Testo riportato
--
Quest’anno si terrà in due cascine del territorio più a Ovest dell’area metropolitana milanese il rito della benedizione degli animali con l’Arcivescovo di Milano. Lo annuncia la Coldiretti di Milano, Lodi e Monza Brianza nei giorni in cui la Chiesa celebra Sant’Antonio Abate.
Per la benedizione degli animali a Sant’Antonio arriva l’arcivescovo Delpini
Per festeggiare il Santo protettore degli animali – precisa la Coldiretti interprovinciale – venerdì 16 gennaio 2026 monsignor Mario Delpini si recherà con gli agricoltori Coldiretti alle ore 9.30 alla Società Agricola La Robinia di Cascina Mereghetti ad Arluno e a seguire, alle ore 11.00, visiterà la Società Agricola F.lli Invernizzi di Cascina Pietrasanta, a Pontevecchio di Magenta. La mattinata si chiuderà a mezzogiorno con un agriaperitivo presso la Cooperativa San Rocco, sempre a Pontevecchio.
--
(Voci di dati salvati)
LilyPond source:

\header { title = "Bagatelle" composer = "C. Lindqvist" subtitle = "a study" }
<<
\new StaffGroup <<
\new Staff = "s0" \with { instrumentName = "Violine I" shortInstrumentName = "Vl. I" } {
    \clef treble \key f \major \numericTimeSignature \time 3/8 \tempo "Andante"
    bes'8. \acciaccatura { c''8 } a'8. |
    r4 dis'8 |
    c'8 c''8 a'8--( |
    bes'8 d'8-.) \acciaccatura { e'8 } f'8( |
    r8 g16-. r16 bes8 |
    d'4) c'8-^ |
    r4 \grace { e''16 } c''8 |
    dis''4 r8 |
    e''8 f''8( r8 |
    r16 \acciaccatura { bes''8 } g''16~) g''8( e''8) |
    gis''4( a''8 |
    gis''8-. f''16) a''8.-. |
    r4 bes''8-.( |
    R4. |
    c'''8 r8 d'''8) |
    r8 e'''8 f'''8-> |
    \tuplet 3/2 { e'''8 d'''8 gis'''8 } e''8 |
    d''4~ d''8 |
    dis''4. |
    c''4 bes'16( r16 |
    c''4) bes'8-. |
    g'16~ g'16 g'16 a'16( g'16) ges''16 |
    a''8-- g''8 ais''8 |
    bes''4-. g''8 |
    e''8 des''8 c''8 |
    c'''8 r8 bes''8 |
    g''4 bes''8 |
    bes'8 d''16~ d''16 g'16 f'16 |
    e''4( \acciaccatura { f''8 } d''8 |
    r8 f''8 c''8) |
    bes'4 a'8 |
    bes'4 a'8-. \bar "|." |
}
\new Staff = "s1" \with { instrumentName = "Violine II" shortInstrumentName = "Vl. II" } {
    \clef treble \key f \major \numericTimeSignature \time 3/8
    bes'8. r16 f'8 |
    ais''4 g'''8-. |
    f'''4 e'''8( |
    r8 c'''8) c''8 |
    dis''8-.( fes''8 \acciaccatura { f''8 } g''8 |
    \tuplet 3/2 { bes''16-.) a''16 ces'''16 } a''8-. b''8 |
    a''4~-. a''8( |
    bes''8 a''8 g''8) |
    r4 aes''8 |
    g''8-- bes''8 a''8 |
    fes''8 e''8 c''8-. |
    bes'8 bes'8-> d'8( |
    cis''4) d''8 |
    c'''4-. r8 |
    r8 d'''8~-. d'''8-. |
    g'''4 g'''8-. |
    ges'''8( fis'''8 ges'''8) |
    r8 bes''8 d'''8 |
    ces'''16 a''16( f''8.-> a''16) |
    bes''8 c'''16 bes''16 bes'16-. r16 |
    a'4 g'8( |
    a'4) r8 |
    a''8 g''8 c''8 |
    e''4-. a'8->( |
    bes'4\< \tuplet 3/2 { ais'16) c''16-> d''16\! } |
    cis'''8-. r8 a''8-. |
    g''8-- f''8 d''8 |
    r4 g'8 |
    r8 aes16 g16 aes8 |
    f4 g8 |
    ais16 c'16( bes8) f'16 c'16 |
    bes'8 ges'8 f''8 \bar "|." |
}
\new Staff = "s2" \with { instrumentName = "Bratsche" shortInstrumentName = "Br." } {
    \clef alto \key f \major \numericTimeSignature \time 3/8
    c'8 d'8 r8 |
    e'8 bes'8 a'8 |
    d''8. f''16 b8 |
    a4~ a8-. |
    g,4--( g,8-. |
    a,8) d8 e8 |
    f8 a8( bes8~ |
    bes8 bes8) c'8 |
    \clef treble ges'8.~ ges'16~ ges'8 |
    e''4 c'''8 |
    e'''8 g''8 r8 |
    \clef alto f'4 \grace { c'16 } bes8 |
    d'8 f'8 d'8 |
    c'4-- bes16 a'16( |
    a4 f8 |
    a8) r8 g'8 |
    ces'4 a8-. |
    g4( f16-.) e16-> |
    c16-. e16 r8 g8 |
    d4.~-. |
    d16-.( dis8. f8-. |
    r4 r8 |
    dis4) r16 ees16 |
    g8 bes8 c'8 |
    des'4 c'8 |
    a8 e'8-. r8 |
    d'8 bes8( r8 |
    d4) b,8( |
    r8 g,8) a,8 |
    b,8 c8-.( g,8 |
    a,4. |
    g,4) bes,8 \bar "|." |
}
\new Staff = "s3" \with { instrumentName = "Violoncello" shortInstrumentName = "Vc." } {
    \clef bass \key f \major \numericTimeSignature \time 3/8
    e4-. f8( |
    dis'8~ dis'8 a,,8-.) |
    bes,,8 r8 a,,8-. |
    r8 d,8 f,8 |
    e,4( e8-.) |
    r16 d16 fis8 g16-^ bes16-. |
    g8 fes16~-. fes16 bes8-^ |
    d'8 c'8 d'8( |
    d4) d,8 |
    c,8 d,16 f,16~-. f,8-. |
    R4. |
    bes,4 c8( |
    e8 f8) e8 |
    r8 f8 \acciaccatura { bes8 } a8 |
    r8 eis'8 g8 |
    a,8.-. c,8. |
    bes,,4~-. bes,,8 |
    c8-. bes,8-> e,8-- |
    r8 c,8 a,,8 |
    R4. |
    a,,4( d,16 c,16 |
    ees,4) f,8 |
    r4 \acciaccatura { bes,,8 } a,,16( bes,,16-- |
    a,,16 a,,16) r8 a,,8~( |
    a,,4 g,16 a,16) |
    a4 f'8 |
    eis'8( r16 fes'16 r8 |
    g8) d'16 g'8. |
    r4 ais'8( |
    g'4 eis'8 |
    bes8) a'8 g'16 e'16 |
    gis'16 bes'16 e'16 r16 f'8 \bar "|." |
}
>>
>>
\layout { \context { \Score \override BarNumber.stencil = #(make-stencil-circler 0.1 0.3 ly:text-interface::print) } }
--
Esercizio
Copia alla lettera il passo del testo sulla benedizione degli animali che inizia con "Quest’anno si terrà" e prosegue fino a "sempre a Pontevecchio.".

Risultato seguente
Quest’anno si terrà in due cascine del territorio più a Ovest dell’area metropolitana milanese il rito della benedizione degli animali con l’Arcivescovo di Milano. Lo annuncia la Coldiretti di Milano, Lodi e Monza Brianza nei giorni in cui la Chiesa celebra Sant’Antonio Abate.
Per la benedizione degli animali a Sant’Antonio arriva l’arcivescovo Delpini
Per festeggiare il Santo protettore degli animali – precisa la Coldiretti interprovinciale – venerdì 16 gennaio 2026 monsignor Mario Delpini si recherà con gli agricoltori Coldiretti alle ore 9.30 alla Società Agricola La Robinia di Cascina Mereghetti ad Arluno e a seguire, alle ore 11.00, visiterà la Società Agricola F.lli Invernizzi di Cascina Pietrasanta, a Pontevecchio di Magenta. La mattinata si chiuderà a mezzogiorno con un agriaperitivo presso la Cooperativa San Rocco, sempre a Pontevecchio.